Она плюнула мне в лицо, вскочила с постели и выскочила в коридор, что есть силы хлопнув дверью. Я вытерся, но ее слюна продолжала жечь лицо. Я чувствовал, как в темноте у меня горит лоб и все тело зудит, словно к нему присосались тысячи пиявок. Я пошел в ванную умыться, намочил полотенце, приложил его ко лбу, как компресс. Я совсем забыл про ураган. Весь окружающий мир куда-то исчез. Я снова лег, и, когда проснулся в следующий раз, был уже полдень. Нос был забит, горло болело, колени дрожали. Верхняя губа опухла, на ней вскочила простуда. Мокрая насквозь одежда валялась на полу. Все насекомые, залетевшие сюда вчера ночью, умерли. Я открыл окно. Меня обдало волной холодного и все еще влажного воздуха. Небо было по-осеннему серым, а море — отяжелевшим свинцом, почти замершим. Я кое-как справился с одеждой и спустился вниз. За конторкой стояла горбунья, бледная, худая, с собранными в пучок волосами и прежним блеском в черных глазах. На ней была старомодная блузка с желтой бахромой. Она взглянула на меня с улыбкой.

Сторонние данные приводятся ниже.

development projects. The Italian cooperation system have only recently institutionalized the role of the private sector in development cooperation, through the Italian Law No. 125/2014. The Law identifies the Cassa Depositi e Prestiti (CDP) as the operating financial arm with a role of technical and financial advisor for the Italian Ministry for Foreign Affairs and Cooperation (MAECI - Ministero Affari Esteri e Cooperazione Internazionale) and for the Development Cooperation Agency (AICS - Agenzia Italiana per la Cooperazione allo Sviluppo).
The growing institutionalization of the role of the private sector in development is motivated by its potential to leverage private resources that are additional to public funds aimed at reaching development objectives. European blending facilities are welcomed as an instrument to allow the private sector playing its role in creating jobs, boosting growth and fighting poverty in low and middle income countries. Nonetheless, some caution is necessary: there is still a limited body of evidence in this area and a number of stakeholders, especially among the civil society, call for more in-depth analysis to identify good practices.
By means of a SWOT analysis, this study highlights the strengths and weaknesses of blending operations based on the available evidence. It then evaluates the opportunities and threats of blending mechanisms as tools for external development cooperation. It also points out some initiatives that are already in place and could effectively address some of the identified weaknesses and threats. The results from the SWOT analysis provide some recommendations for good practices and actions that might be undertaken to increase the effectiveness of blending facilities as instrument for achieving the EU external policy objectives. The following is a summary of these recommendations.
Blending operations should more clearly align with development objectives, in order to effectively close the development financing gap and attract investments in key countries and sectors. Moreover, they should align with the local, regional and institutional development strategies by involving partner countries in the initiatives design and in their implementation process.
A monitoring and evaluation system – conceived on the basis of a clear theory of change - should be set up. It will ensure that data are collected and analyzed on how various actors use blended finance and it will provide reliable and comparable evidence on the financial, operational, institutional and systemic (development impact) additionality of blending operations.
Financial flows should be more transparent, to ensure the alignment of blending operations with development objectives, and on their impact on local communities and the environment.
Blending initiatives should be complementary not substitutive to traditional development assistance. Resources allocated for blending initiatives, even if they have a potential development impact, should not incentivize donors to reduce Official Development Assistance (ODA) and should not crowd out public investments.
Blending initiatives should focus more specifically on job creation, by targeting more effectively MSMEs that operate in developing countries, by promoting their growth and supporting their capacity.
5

— Вам придется уехать, — сказала она. — Только что позвонил босс и велел срочно закрывать отель.
— Мне не было писем?
— Никаких писем.
— Тогда, если можно, счет.
— Никакого счета.
И кубинка искоса посмотрела на меня — ведьма, потерпевшая поражение, молчаливый партнер окружающих меня демонов, помощница в их невероятных фокусах.
ВТОРАЯ ЭСТЕР КРЕЙНДЕЛЬ
1
Жил в Билгорае меламед Меир Зиссл. Был он высоким широкоплечим мужчиной с круглым лицом, черной бородой, красными щеками, темными, цвета спелой вишни, глазами, полным плохих зубов ртом и длинными, чуть не до плеч, волосами. Меир Зиссл любил поесть и выпить (мог, не переводя дыхания, выпить полпинты водки), петь и танцевать до упада на свадьбах. Для учителя у него было слишком мало терпения, но богатые горожане все же посылали к нему своих детей.

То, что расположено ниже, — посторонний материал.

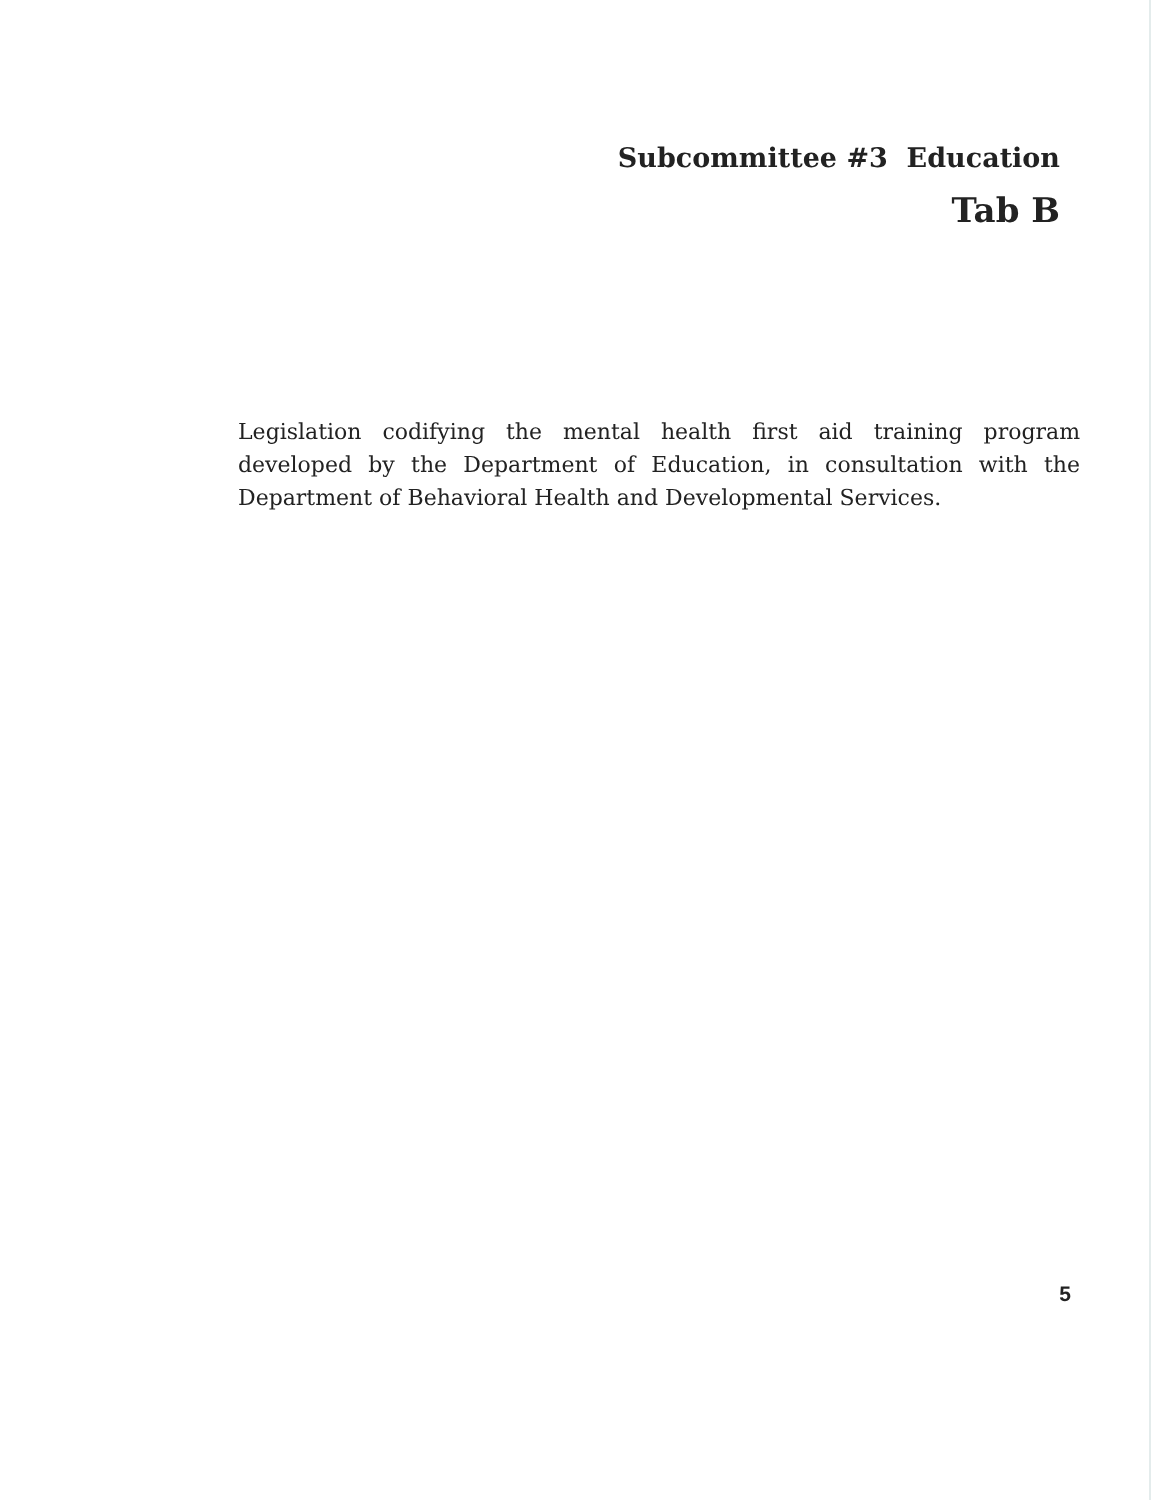Subcommittee #3 Education
Tab B
Legislation codifying the mental health first aid training program developed by the Department of Education, in consultation with the Department of Behavioral Health and Developmental Services.
5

В тридцать шесть лет он овдовел и остался один с шестью детьми на руках. Однако не прошло и полугода с момента смерти его первой жены, как он нашел себе новую — Рейтцу, вдову из Крашника, высокую, худую, молчаливую женщину с длинным носом и множеством веснушек. Эта Рейтца когда-то была простой молочницей, но потом вышла замуж за богатого старика, реб Танчема Ижбицера, и родила ему дочь, Симмеле. Перед самой смертью реб Танчем разорился и не оставил жене ничего, кроме горячо любимой дочери. Симмеле умела писать и читать на идише. Отец, возвращаясь из деловых поездок, всегда привозил ей какие-нибудь подарки: шаль, фартук, тапочки, платок с вышитым узором или книжку. Симмеле собрала все это и переехала вместе с матерью в Билгорай.
Четыре дочери и два сына Меира Зиссла были жадными, завистливыми, крикливыми, всегда готовыми зло подшутить над слабым и даже что-нибудь украсть. Они тут же набросились на Симмеле, отняли все ее вещи и прозвали Панночкой Горячкой. Симмеле была тихой девочкой. У нее были узкая талия, длинные ноги, тонкие черты лица, светлая кожа, темные волосы и серые глаза. Она боялась собак во дворе, не любила есть из одной тарелки с другими членами семьи и стыдилась раздеваться перед сводными сестрами. Она давно уже перестала разговаривать с детьми Меира Зиссла, но и среди соседских девочек подруг у нее тоже не было. Как только она выходила на улицу, мальчишки принимались кидаться в нее камнями и обзывать драной кошкой. Симмеле сидела дома, читала книги и плакала.
С самого детства Симмеле любила слушать разные истории. Мать часто успокаивала ее таким образом, а реб Танчем всегда перед сном рассказывал дочери что-нибудь интересное. Главным героем почти всех историй был его старинный приятель — реб Зорах Липовер из Замосцья. Половина Польши знала его как человека столь же богатого, сколь и набожного. Его жена, Эстер Крейндель, тоже происходила из очень состоятельной семьи. Симмеле нравилось слушать истории о дружной жизни супругов, их богатстве и примерных детях.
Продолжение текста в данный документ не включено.